**Task description**
Write out every line exactly, from the start of the records below to the line with "The image spans 72.5° horizontally.", and stop there. Don't write out the pictures.

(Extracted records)
------------------------------------

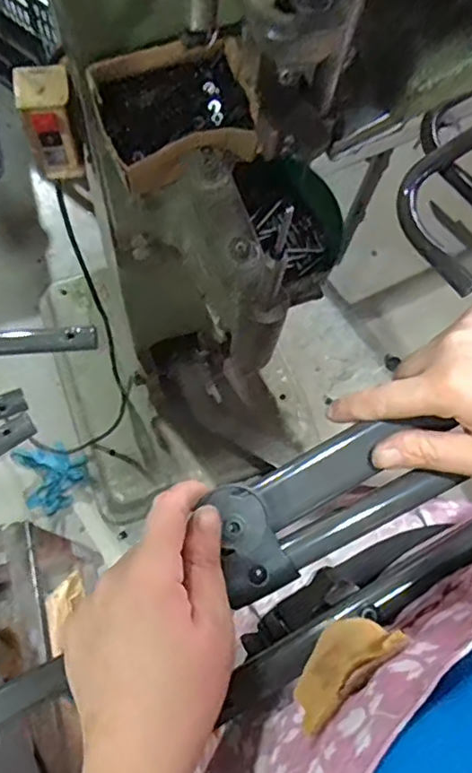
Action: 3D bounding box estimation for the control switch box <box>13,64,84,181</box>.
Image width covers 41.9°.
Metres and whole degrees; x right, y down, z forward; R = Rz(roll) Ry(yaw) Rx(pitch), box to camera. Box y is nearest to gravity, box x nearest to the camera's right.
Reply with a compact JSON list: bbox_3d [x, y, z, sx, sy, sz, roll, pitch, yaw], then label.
[{"bbox_3d":[-0.183,-0.260,0.616,0.054,0.111,0.044,-14,73,-9],"label":"control switch box"}]

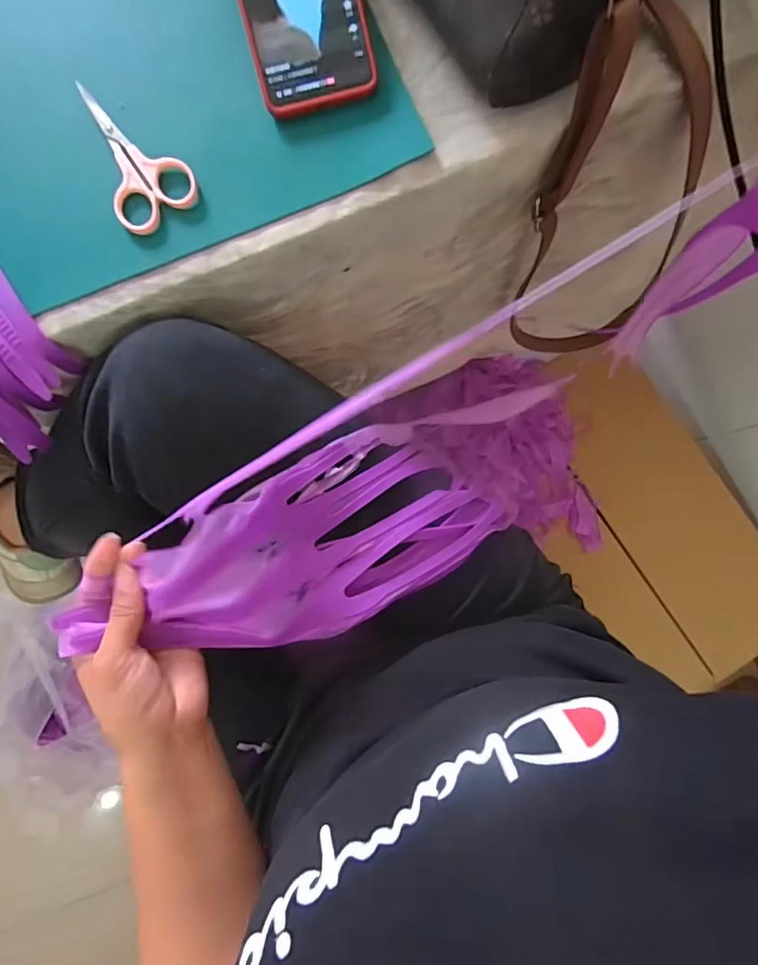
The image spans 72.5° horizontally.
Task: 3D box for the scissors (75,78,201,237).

------------------------------------

**Reply**
Action: 3D bounding box estimation for the control switch box <box>13,64,84,181</box>.
Image width covers 41.9°.
Metres and whole degrees; x right, y down, z forward; R = Rz(roll) Ry(yaw) Rx(pitch), box to camera. Box y is nearest to gravity, box x nearest to the camera's right.
Reply with a compact JSON list: bbox_3d [x, y, z, sx, sy, sz, roll, pitch, yaw], then label.
[{"bbox_3d":[-0.183,-0.260,0.616,0.054,0.111,0.044,-14,73,-9],"label":"control switch box"}]

The image spans 72.5° horizontally.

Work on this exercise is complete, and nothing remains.